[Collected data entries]
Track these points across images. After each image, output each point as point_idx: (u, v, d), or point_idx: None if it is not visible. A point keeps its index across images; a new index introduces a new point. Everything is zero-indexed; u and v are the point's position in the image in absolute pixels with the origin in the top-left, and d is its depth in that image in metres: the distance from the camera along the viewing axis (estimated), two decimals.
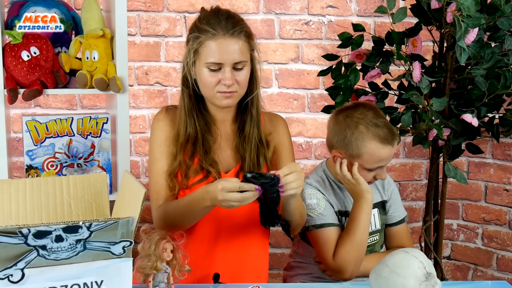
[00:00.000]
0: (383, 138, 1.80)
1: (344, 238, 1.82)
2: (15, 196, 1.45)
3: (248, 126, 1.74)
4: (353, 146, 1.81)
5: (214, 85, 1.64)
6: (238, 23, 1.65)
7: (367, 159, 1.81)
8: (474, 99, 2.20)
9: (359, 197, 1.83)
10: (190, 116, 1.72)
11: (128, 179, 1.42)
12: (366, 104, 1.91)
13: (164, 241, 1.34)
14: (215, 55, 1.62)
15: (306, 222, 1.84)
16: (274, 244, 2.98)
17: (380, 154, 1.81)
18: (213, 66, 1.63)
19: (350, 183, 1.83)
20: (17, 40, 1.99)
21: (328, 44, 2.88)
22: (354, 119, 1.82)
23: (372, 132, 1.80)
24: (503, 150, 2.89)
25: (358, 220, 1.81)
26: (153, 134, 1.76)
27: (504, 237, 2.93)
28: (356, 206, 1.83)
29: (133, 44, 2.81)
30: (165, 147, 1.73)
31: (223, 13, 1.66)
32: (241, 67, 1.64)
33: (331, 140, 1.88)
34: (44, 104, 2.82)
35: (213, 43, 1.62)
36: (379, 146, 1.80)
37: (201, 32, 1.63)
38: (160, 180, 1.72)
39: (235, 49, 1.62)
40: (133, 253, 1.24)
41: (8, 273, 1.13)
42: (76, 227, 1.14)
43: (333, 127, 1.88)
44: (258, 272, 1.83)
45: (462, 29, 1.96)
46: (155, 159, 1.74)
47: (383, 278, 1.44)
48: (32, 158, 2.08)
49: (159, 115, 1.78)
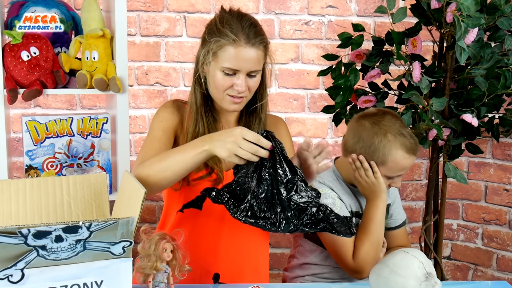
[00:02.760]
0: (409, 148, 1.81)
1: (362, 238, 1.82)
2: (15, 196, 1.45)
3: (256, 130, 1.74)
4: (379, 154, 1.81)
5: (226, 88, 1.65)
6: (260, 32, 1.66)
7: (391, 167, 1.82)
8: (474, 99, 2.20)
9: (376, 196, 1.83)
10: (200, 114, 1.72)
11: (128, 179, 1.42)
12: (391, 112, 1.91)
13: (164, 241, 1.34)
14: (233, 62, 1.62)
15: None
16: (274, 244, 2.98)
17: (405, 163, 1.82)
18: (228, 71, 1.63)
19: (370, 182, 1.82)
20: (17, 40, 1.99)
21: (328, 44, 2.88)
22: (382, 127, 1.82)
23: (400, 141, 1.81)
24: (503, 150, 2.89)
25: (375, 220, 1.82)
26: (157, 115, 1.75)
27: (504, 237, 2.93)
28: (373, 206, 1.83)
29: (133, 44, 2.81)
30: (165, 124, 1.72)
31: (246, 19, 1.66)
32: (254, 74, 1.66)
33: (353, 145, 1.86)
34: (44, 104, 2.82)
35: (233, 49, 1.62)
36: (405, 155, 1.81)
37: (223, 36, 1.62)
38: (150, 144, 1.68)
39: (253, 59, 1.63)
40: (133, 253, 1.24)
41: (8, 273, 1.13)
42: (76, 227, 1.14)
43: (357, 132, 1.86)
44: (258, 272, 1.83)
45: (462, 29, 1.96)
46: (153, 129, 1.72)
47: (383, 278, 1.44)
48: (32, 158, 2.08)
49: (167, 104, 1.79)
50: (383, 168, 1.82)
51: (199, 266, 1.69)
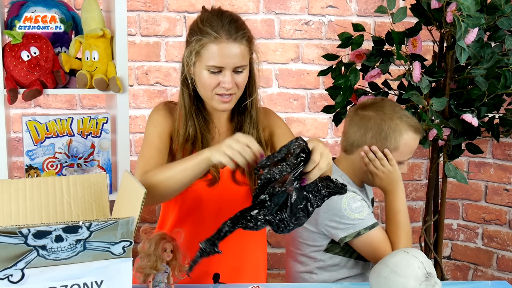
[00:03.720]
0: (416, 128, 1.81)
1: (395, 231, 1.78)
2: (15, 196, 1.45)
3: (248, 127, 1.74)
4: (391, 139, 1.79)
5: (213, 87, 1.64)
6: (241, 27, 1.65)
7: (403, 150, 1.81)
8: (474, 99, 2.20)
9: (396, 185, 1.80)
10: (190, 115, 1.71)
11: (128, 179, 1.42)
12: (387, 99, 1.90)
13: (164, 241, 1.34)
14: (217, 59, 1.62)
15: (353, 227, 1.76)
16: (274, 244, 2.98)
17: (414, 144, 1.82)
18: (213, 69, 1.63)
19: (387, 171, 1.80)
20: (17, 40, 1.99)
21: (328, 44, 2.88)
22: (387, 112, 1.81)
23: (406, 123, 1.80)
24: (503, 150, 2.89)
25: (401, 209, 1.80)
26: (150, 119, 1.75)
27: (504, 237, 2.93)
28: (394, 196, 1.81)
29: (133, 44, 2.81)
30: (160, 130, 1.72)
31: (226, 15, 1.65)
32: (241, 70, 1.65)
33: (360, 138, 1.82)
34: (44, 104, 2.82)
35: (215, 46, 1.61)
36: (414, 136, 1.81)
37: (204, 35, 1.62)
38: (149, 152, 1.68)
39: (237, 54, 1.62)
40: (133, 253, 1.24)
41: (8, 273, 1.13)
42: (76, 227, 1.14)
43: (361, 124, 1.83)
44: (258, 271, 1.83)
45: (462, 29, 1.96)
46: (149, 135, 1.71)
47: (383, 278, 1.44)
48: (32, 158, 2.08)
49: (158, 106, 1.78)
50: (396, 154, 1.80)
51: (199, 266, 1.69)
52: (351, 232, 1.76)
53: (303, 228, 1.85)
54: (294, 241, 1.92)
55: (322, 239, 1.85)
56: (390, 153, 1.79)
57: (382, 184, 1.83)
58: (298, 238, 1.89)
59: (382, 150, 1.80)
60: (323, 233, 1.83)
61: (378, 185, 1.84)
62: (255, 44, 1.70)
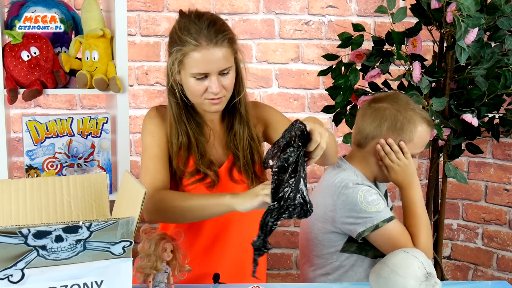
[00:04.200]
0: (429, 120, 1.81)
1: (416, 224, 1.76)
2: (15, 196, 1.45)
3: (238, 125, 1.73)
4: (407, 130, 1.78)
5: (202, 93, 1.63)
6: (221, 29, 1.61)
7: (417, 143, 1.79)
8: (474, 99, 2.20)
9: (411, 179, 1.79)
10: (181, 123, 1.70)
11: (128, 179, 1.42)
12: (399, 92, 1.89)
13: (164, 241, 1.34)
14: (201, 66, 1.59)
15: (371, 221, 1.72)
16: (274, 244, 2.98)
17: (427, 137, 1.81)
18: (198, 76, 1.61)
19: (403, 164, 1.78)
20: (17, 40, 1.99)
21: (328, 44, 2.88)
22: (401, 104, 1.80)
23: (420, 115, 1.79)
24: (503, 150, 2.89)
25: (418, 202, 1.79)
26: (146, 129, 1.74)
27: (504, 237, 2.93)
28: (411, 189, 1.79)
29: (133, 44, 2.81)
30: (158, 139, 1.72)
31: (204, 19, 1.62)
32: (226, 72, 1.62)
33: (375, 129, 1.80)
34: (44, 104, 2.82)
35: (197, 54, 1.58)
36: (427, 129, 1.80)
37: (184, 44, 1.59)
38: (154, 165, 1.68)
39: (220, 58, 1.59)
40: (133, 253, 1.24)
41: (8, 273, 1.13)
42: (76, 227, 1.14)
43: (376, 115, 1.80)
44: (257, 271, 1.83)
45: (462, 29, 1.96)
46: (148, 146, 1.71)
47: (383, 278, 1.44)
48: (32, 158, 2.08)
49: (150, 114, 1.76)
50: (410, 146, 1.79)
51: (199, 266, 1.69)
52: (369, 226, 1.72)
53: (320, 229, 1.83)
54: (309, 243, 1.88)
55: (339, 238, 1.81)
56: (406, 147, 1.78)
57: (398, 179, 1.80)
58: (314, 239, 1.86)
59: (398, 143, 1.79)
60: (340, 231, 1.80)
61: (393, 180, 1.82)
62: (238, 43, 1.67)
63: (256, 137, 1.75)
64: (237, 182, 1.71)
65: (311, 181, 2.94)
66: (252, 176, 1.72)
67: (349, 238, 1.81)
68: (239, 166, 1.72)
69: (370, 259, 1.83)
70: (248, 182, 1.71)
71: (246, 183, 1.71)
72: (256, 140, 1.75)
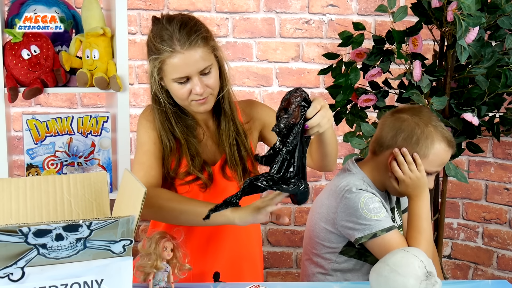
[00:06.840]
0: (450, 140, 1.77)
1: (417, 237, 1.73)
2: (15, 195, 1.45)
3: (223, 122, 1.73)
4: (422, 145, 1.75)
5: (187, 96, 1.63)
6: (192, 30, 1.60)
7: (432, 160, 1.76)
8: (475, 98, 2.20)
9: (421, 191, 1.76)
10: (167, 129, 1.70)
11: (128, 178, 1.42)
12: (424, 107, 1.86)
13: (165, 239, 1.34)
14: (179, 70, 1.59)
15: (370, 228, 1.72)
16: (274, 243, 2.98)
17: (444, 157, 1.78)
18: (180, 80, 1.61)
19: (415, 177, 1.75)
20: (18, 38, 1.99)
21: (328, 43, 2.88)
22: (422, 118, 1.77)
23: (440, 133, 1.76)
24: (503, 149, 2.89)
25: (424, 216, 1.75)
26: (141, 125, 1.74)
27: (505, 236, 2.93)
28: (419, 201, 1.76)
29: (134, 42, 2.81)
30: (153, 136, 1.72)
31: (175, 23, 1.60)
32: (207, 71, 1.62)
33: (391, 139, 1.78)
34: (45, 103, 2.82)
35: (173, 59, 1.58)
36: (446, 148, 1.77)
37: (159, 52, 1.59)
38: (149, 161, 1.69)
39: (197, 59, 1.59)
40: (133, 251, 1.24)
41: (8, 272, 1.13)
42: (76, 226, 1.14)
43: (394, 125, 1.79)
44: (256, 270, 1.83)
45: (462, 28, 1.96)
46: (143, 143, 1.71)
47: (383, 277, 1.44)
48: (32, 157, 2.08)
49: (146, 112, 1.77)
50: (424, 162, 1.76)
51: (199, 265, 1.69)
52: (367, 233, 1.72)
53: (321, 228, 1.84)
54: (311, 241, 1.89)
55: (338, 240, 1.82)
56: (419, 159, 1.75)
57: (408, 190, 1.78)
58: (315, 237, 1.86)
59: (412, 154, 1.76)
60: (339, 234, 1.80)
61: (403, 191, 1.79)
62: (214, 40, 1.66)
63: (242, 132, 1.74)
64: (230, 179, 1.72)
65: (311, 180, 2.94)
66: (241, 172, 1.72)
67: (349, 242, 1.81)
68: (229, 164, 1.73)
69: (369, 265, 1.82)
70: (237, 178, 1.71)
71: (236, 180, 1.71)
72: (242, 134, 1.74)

**What you need to do**
Starting at the line above that holds "52: (351, 232, 1.76)", return each line up to and including the one that holds "72: (256, 140, 1.75)", exactly as written, minus any pictures.

**Exercise result**
52: (351, 232, 1.76)
53: (303, 228, 1.85)
54: (294, 241, 1.92)
55: (322, 239, 1.85)
56: (390, 153, 1.79)
57: (382, 184, 1.83)
58: (298, 238, 1.89)
59: (382, 150, 1.80)
60: (323, 233, 1.83)
61: (378, 185, 1.84)
62: (255, 44, 1.70)
[00:04.200]
0: (429, 120, 1.81)
1: (416, 224, 1.76)
2: (15, 196, 1.45)
3: (238, 125, 1.73)
4: (407, 130, 1.78)
5: (202, 93, 1.63)
6: (221, 29, 1.61)
7: (417, 143, 1.79)
8: (474, 99, 2.20)
9: (411, 179, 1.79)
10: (181, 123, 1.70)
11: (128, 179, 1.42)
12: (399, 92, 1.89)
13: (164, 241, 1.34)
14: (201, 66, 1.59)
15: (371, 221, 1.72)
16: (274, 244, 2.98)
17: (427, 137, 1.81)
18: (198, 76, 1.61)
19: (403, 164, 1.78)
20: (17, 40, 1.99)
21: (328, 44, 2.88)
22: (401, 104, 1.80)
23: (420, 115, 1.79)
24: (503, 150, 2.89)
25: (418, 202, 1.79)
26: (146, 129, 1.74)
27: (504, 237, 2.93)
28: (411, 189, 1.79)
29: (133, 44, 2.81)
30: (158, 139, 1.72)
31: (204, 19, 1.62)
32: (226, 72, 1.62)
33: (375, 129, 1.80)
34: (44, 104, 2.82)
35: (197, 54, 1.58)
36: (427, 129, 1.80)
37: (184, 44, 1.59)
38: (154, 165, 1.68)
39: (220, 58, 1.59)
40: (133, 253, 1.24)
41: (8, 273, 1.13)
42: (76, 227, 1.14)
43: (376, 115, 1.80)
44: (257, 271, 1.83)
45: (462, 29, 1.96)
46: (148, 146, 1.71)
47: (383, 278, 1.44)
48: (32, 158, 2.08)
49: (150, 114, 1.76)
50: (410, 146, 1.79)
51: (199, 266, 1.69)
52: (369, 226, 1.72)
53: (320, 229, 1.83)
54: (309, 243, 1.88)
55: (339, 238, 1.81)
56: (406, 147, 1.78)
57: (398, 179, 1.80)
58: (314, 239, 1.86)
59: (398, 143, 1.79)
60: (340, 231, 1.80)
61: (393, 180, 1.82)
62: (238, 43, 1.67)
63: (256, 137, 1.75)
64: (237, 182, 1.71)
65: (311, 181, 2.94)
66: (252, 176, 1.72)
67: (349, 238, 1.81)
68: (239, 166, 1.72)
69: (370, 259, 1.83)
70: (248, 182, 1.71)
71: (246, 183, 1.71)
72: (256, 140, 1.75)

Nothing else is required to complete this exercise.